Tesan M, Anceschi M M, Bleasdale J E
Biochem J. 1985 Dec 15;232(3):705-13. doi: 10.1042/bj2320705.
Phosphatidylcholine synthesis by rat type II pneumonocytes was altered either by depleting the cells of choline or by exposing the cells to extracellular lung surfactant. Effects of these experimental treatments on the activity of a regulatory enzyme, CTP:phosphocholine cytidylyltransferase, were investigated. Although choline depletion of type II pneumonocytes resulted in inhibition of phosphatidylcholine synthesis, cytidylyltransferase activity (measured in cell homogenates in either the absence or presence of added lipids) was greatly increased. Activation of cytidylyltransferase in choline-depleted cells was rapid and specific, and was quickly and completely reversed when choline-depleted cells were exposed to choline (but not ethanolamine). Choline-dependent changes in enzymic activity were apparently not a result of direct actions of choline on cytidylyltransferase and they were largely unaffected by cyclic AMP analogues, oleic acid, linoleic acid or cycloheximide. The Km value of cytidylyltransferase for CTP (but not phosphocholine) was lower in choline-depleted cells than in choline-repleted cells. Subcellular redistribution of cytidylyltransferase also was associated with activation of the enzyme in choline-depleted cells. When measured in the presence of added lipids, 66.5 +/- 5.0% of recovered cytidylyltransferase activity was particulate in choline-depleted cells but only 34.1 +/- 4.5% was particulate in choline-repleted cells. An increase in particulate cytidylyltransferase also occurred in type II pneumonocytes that were exposed to extracellular surfactant. This latter subcellular redistribution, however, was not accompanied by a change in cytidylyltransferase activity even though incorporation of [3H]choline into phosphatidylcholine was inhibited by approx. 50%. Subcellular redistribution of cytidylyltransferase, therefore, is associated with changes in enzymic activity under some conditions, but can also occur without a resultant alteration in enzymic activity.
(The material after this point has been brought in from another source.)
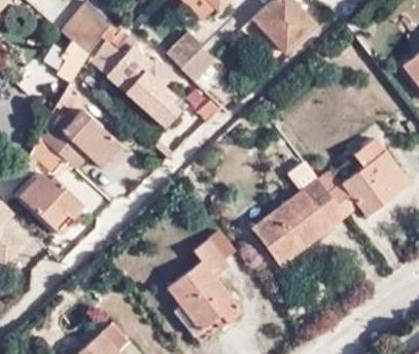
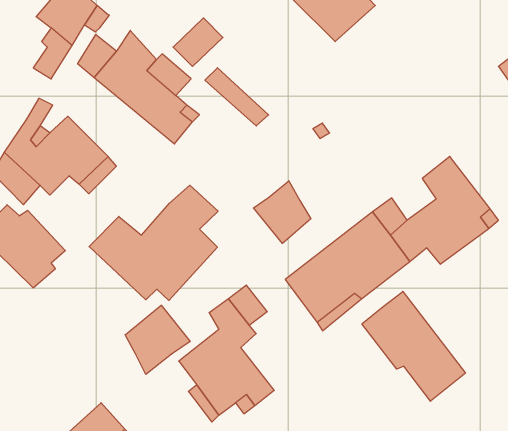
building: none -> [254,181,311,243]
building: none -> [89,185,218,300]
building: none -> [362,291,465,401]
building: none -> [125,305,190,374]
通过耗尽胆碱或使细胞暴露于细胞外肺表面活性物质来改变大鼠II型肺细胞的磷脂酰胆碱合成。研究了这些实验处理对一种调节酶CTP:磷酸胆碱胞苷转移酶活性的影响。虽然II型肺细胞的胆碱耗尽导致磷脂酰胆碱合成受到抑制,但胞苷转移酶活性(在添加脂质或不添加脂质的情况下在细胞匀浆中测量)却大大增加。胆碱耗尽细胞中胞苷转移酶的激活迅速且具有特异性,当胆碱耗尽细胞暴露于胆碱(而非乙醇胺)时,这种激活会迅速且完全逆转。酶活性的胆碱依赖性变化显然不是胆碱对胞苷转移酶直接作用的结果,并且它们在很大程度上不受环磷酸腺苷类似物、油酸、亚油酸或环己酰亚胺的影响。胆碱耗尽细胞中胞苷转移酶对CTP(而非磷酸胆碱)的Km值低于胆碱充足的细胞。胞苷转移酶的亚细胞重新分布也与胆碱耗尽细胞中该酶的激活有关。在添加脂质的情况下测量时,回收的胞苷转移酶活性中66.5±5.0%在胆碱耗尽细胞中是颗粒状的,但在胆碱充足的细胞中只有34.1±4.5%是颗粒状的。暴露于细胞外表面活性物质的II型肺细胞中也出现了颗粒状胞苷转移酶的增加。然而,尽管[3H]胆碱掺入磷脂酰胆碱受到约50%的抑制,但后一种亚细胞重新分布并未伴随胞苷转移酶活性的变化。因此,胞苷转移酶的亚细胞重新分布在某些情况下与酶活性的变化有关,但也可能在酶活性无相应改变的情况下发生。